La voix du secrétaire (Jean)
Présents à la réunion, en fonction de la disposition autour de la table :
Nous avons mangé des pizzas Santa Monica et calzone sans fromage, des salades italiennes, des pâtes (je ne sais plus lequelles), une coupe colonel, une coupe à deux boules de vanille, une coupe avec une boule de vanille et une boule de chocolat, un gateau au chocolat et un tiramisu. Nous avons bu de l'orangina, de la menthe à l'eau, un kir, et de la bière. Le lemoncello et l'amaretto étaient offerts par la maison.
Nous avons parlé de Perl, Internet, informatique et points divers.
Un avion se trouve sur un tapis roulant animé d'une vitesse de 160 km/h vers l'arrière. L'avion a lui-même une vitesse de 160 km/h vers l'avant. Va-t-il décoller ?Ma première interprétation était que la deuxième valeur 160 représentait la vitesse de l'avion par rapport au tapis roulant. Donc l'avion a une vitesse nulle par rapport à la piste et il ne décolle pas. Une meilleure formulation serait la suivante
Un avion se trouve sur un tapis roulant animé d'une vitesse de 160 km/h vers l'arrière.
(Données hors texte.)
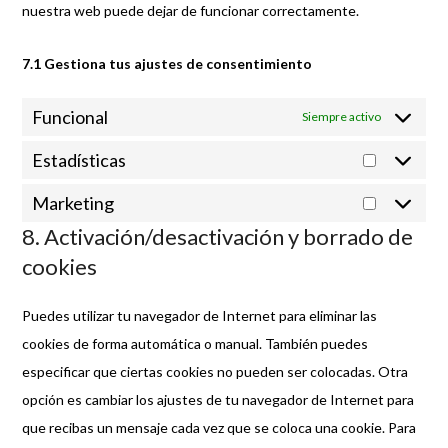
nuestra web puede dejar de funcionar correctamente.
7.1 Gestiona tus ajustes de consentimiento
Funcional
Siempre activo
Estadísticas
Estadíst
Marketing
Marketi
8. Activación/desactivación y borrado de
cookies
Puedes utilizar tu navegador de Internet para eliminar las
cookies de forma automática o manual. También puedes
especificar que ciertas cookies no pueden ser colocadas. Otra
opción es cambiar los ajustes de tu navegador de Internet para
que recibas un mensaje cada vez que se coloca una cookie. Para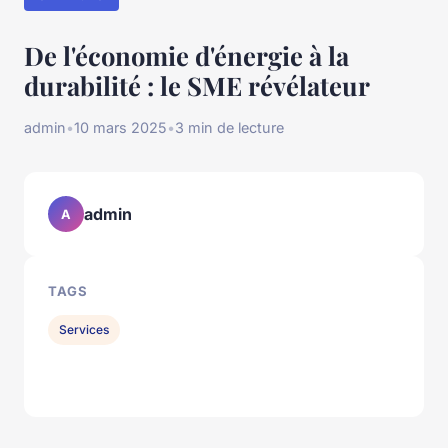
De l'économie d'énergie à la
durabilité : le SME révélateur
admin
•
10 mars 2025
•
3 min de lecture
admin
A
TAGS
Services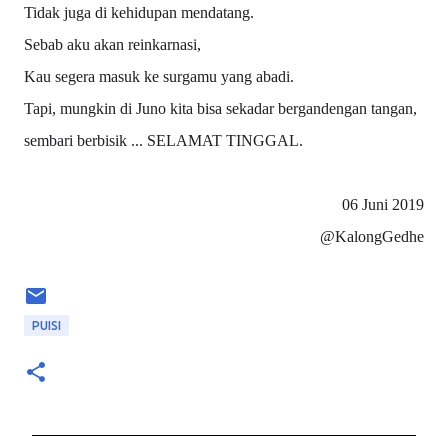
Tidak juga di kehidupan mendatang.
Sebab aku akan reinkarnasi,
Kau segera masuk ke surgamu yang abadi.
Tapi, mungkin di Juno kita bisa sekadar bergandengan tangan,
sembari berbisik ... SELAMAT TINGGAL.
06 Juni 2019
@KalongGedhe
PUISI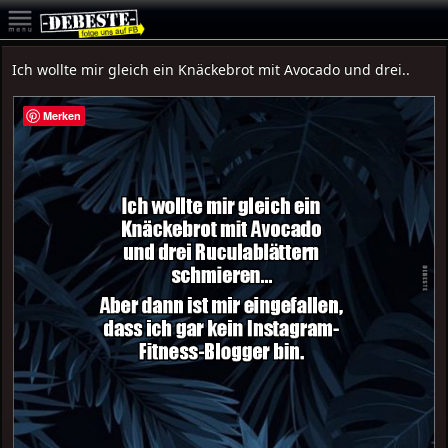
Ich wollte mir gleich ein Knäckebrot mit Avocado und drei..
Merken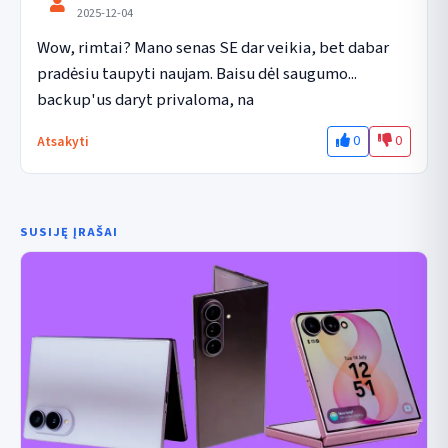
2025-12-04
Wow, rimtai? Mano senas SE dar veikia, bet dabar 
pradėsiu taupyti naujam. Baisu dėl saugumo... 
backup'us daryt privaloma, na
0
0
Atsakyti
SUSIJĘ ĮRAŠAI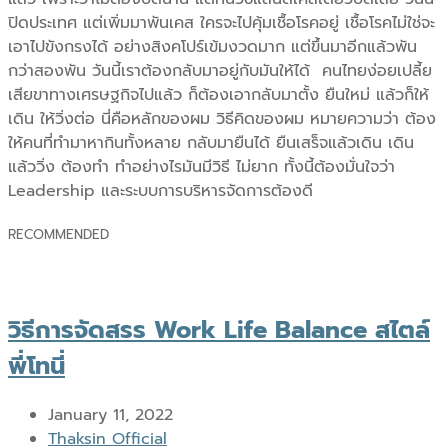
ปิดประเทศ แต่เพิ่มมาพันเคส ใครจะไปคุ้มเชื้อโรคอยู่ เชื้อโรคไม่ใช่จะ
เอาไปขังกรงได้ อย่างสิงคโปร์เข้มงวดมาก แต่ขึ้นมาอีกแล้วพัน
กว่าสองพัน วันนี้เราต้องกลับมาอยู่กับมันให้ได้ คนไทยง่อยเปลี้ย
เสียขาทางเศรษฐกิจไปแล้ว ก็ต้องเอากลับมาตั้ง ยืนใหม่ แล้วก็ให้
เดิน ให้วิ่งต่อ นี่คือหลักของผม วิธีคิดของผม หมายความว่า ต้อง
ให้คนที่ทำมาหากินทั้งหลาย กลับมายืนได้ ยืนเสร็จแล้วเดิน เดิน
แล้ววิ่ง ต้องทำ ทำอย่างไรมันมีวิธี ไม่ยาก ทั้งนี้ต้องมั่นใจว่า
Leadership และระบบการบริหารจัดการต้องดี
RECOMMENDED
วิธีการจัดสรร Work Life Balance สไตล์
พี่โทนี่
January 11, 2022
Author
Thaksin Official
L'avion est en régime de décollage, ce qui se traduit habituellement par une vitesse de 160 km/h vers l'avant. Va-t-il décoller ?La réponse est que l'avion décolle normalement, ce qui peut surprendre les gens qui n'ont pas l'habitude des calculs de la mécanique du vol. Prenons le cas d'un avion décollant à partir d'une piste en béton, sans tapis roulant. S'il est en régime de décollage avec une vitesse stabilisée de 160 km/h, cela signifie que les réacteurs ont une poussée qui compense exactement les forces s'opposant au mouvement. Ces forces sont la traînée aérodynamique (pifométriquement 99%) et les forces de frottement dans les essieux du train d'atterrissage (pifométriquement 1%). Si, maintenant, l'avion se trouve sur un tapis roulant, les « parts de marché » de la traînée et des frottements passent, toujours pifométriquement, à 98% et 2%. On aura donc toujours un avion avec une vitesse-air de 160 km/h (ou peut-être seulement 158 km/h) et une vitesse-sol de 320 km/h par rapport au tapis roulant. L'avion pourra donc décoller. Le seul problème, que rappelle Laurent, c'est que le train d'atterrissage a été conçu pour une vitesse nominale de 160 km/h et qu'il risque de céder si on lui impose une vitesse de 320 km/h.